Convaincu que le Français a fuité les détails de leur dispute à la presse espagnole, Valverde refuse de lui serrer la main à l’arrivée sur le terrain. Tout au long de la séance, l’Uruguayen le prend délibérément pour cible : fautes répétées, provocations, jusqu’au clash final. En fin d’entraînement, la confrontation tourne au drame. Valverde quitte Valdebebas en direction de l’hôpital, avec un traumatisme crânien. Le Real ouvre immédiatement une procédure disciplinaire. La presse espagnole est unanime : c’est « l’incident le plus grave jamais vécu à Valdebebas ».

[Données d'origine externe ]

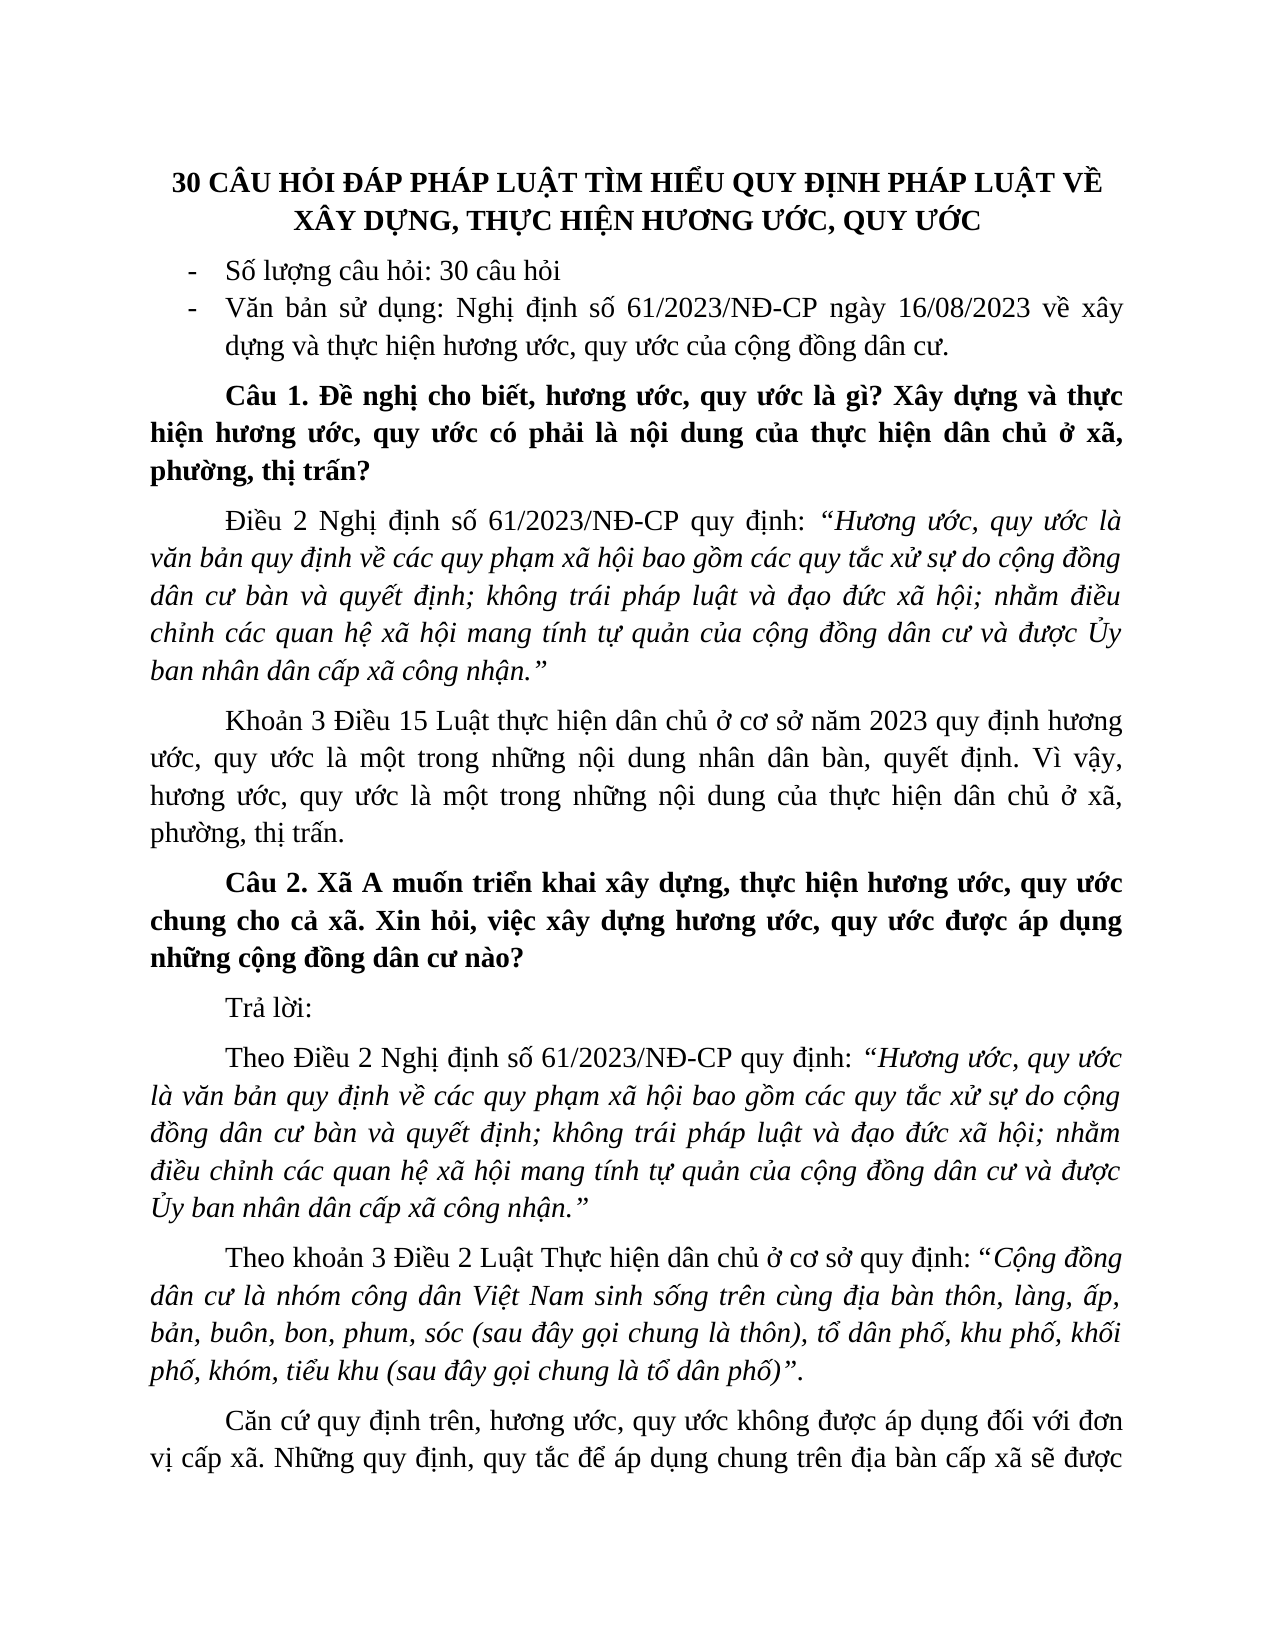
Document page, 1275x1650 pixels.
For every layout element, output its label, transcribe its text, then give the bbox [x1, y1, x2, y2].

« Ce qui s’est passé cette semaine est inacceptable. Je pense à l’exemple que nous sommes censés donner aux jeunes. »

Le vendredi, le verdict tombe. 500 000 euros d’amende pour chacun — soit un million au total, l’une des sanctions financières les plus lourdes jamais vues au club. Aucune mise à l’écart sportive. Les deux joueurs comparaissent devant le comité disciplinaire, présentent leurs excuses mutuelles, puis collectivement au groupe, au staff, aux supporters. Tchouaméni sort du silence sur Instagram avec ces mots. Valverde, lui, choisit la voie de la minimisation : pas de coup porté, une table heurtée par accident, une blessure « légère ». Peu de monde est dupe.

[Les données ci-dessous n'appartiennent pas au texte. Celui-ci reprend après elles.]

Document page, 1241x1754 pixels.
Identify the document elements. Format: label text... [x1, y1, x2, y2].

Ce qui rend l’affaire si révélatrice, c’est qu’elle n’est pas un accident isolé. En une seule semaine, trois incidents violents ont secoué le vestiaire merengue : Rüdiger a giflé Carreras à l’entraînement, et une altercation impliquant Mbappé avec un membre du staff d’Arbeloa a également été rapportée. Ce n’est pas un simple clash entre deux tempéraments incompatibles. C’est le symptôme d’un vestiaire fracturé en deux depuis le départ de Xabi Alonso — ceux qui soutenaient le coach basque, et ceux qui, à l’inverse, avaient soufflé contre lui dans l’oreille de Florentino Pérez.

La semaine en chiffres

  • 3 incidents violents en 72 heures dans le vestiaire madrilène
  • 1 000 000 € d’amendes au total, 500 000 € par joueur
  • 2 semaines d’indisponibilité pour Valverde — il manque le Clasico
  • 0 sanction sportive — Tchouaméni disponible dimanche au Camp Nou

Valverde manquera donc le Clasico de dimanche. Tchouaméni sera, lui, sur la pelouse du Camp Nou. Barcelone n’aura besoin que d’un résultat autre qu’une défaite pour être sacré champion d’Espagne. Le timing est cruel, presque symbolique. Le Real Madrid a tout d’une citadelle. Cette semaine, il a montré qu’à l’intérieur, les murs brûlaient depuis longtemps.